Saved entries
*****
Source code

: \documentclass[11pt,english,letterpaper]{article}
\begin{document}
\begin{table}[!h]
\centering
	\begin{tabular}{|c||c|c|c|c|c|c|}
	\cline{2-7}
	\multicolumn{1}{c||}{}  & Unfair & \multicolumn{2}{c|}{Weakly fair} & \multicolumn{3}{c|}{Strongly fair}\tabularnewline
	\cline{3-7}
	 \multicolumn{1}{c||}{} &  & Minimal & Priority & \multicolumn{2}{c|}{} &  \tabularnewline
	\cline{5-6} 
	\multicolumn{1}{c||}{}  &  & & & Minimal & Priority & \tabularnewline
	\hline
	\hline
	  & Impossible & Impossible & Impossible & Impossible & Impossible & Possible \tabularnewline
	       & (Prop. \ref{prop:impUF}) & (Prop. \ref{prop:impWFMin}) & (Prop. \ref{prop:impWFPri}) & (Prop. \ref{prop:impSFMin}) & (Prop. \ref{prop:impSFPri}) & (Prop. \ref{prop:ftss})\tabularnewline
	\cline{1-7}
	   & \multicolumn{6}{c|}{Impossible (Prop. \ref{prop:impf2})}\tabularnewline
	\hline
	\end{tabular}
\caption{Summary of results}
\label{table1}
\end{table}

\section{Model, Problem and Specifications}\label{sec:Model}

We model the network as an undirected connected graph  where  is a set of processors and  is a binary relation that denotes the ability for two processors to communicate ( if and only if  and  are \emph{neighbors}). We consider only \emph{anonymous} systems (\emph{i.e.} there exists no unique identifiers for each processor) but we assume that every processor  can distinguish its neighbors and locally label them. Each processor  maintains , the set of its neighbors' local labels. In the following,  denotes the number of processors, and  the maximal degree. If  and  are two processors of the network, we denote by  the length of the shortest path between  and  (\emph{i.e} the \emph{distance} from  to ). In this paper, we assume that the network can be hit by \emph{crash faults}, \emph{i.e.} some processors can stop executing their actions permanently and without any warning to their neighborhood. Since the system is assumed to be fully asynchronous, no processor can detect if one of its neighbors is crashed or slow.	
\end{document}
*****
▶ WHAT IS NEEDED:
Every entry must be set down again exactly as it reads.

▶ OUTPUT OF THE TASK:
Source code

: \documentclass[11pt,english,letterpaper]{article}
\begin{document}
\begin{table}[!h]
\centering
	\begin{tabular}{|c||c|c|c|c|c|c|}
	\cline{2-7}
	\multicolumn{1}{c||}{}  & Unfair & \multicolumn{2}{c|}{Weakly fair} & \multicolumn{3}{c|}{Strongly fair}\tabularnewline
	\cline{3-7}
	 \multicolumn{1}{c||}{} &  & Minimal & Priority & \multicolumn{2}{c|}{} &  \tabularnewline
	\cline{5-6} 
	\multicolumn{1}{c||}{}  &  & & & Minimal & Priority & \tabularnewline
	\hline
	\hline
	  & Impossible & Impossible & Impossible & Impossible & Impossible & Possible \tabularnewline
	       & (Prop. \ref{prop:impUF}) & (Prop. \ref{prop:impWFMin}) & (Prop. \ref{prop:impWFPri}) & (Prop. \ref{prop:impSFMin}) & (Prop. \ref{prop:impSFPri}) & (Prop. \ref{prop:ftss})\tabularnewline
	\cline{1-7}
	   & \multicolumn{6}{c|}{Impossible (Prop. \ref{prop:impf2})}\tabularnewline
	\hline
	\end{tabular}
\caption{Summary of results}
\label{table1}
\end{table}

\section{Model, Problem and Specifications}\label{sec:Model}

We model the network as an undirected connected graph  where  is a set of processors and  is a binary relation that denotes the ability for two processors to communicate ( if and only if  and  are \emph{neighbors}). We consider only \emph{anonymous} systems (\emph{i.e.} there exists no unique identifiers for each processor) but we assume that every processor  can distinguish its neighbors and locally label them. Each processor  maintains , the set of its neighbors' local labels. In the following,  denotes the number of processors, and  the maximal degree. If  and  are two processors of the network, we denote by  the length of the shortest path between  and  (\emph{i.e} the \emph{distance} from  to ). In this paper, we assume that the network can be hit by \emph{crash faults}, \emph{i.e.} some processors can stop executing their actions permanently and without any warning to their neighborhood. Since the system is assumed to be fully asynchronous, no processor can detect if one of its neighbors is crashed or slow.	
\end{document}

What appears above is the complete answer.